• INSTRUCTIONS TO FOLLOW
Give again, word for word, the part of the passage on the Ìgbómìnà people from "The Ìgbómìnà (also" to "and Oyo dialects.".

• EXCERPT
◆ ◆ ◆ ◆ ◆
The Ìgbómìnà (also colloquially Igboona or Ogboona) are a subgroup of the Yoruba ethnic group, which originates from the north central and southwest Nigeria.[1] They speak a dialect called Ìgbómìnà or Igbonna, classified among the Central Yoruba of the three major Yoruba dialectical areas. The Ìgbómìnà spread across what is now southern Kwara State and northern Osun State. Peripheral areas of the dialectical region have some similarities to the adjoining Ekiti, Ijesha and Oyo dialects.
◆ ◆ ◆ ◆ ◆
• MATERIAL PROVIDED
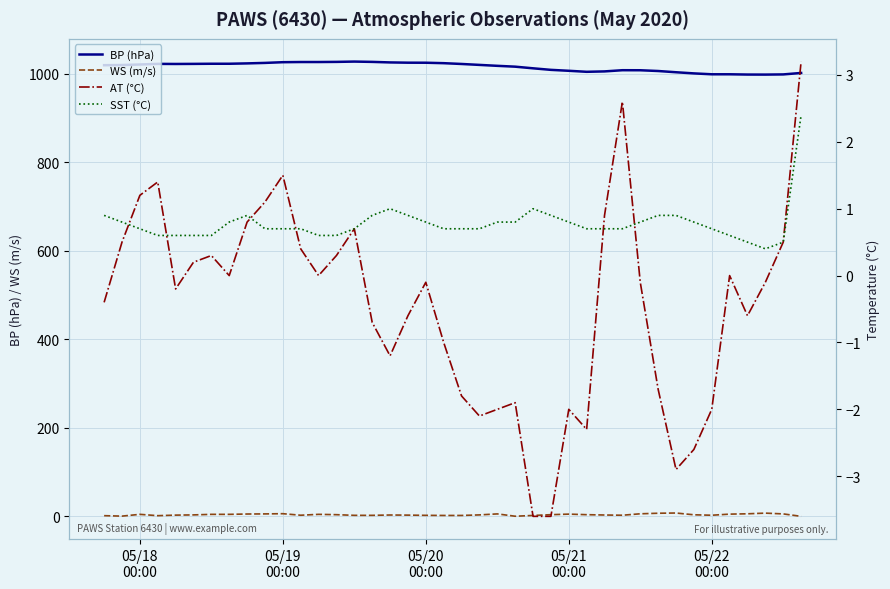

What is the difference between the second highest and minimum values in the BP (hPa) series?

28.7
◆ ◆ ◆ ◆ ◆
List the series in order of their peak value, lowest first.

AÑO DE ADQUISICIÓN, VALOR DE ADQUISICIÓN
◆ ◆ ◆ ◆ ◆
• RESPONSE
The Ìgbómìnà (also colloquially Igboona or Ogboona) are a subgroup of the Yoruba ethnic group, which originates from the north central and southwest Nigeria.[1] They speak a dialect called Ìgbómìnà or Igbonna, classified among the Central Yoruba of the three major Yoruba dialectical areas. The Ìgbómìnà spread across what is now southern Kwara State and northern Osun State. Peripheral areas of the dialectical region have some similarities to the adjoining Ekiti, Ijesha and Oyo dialects.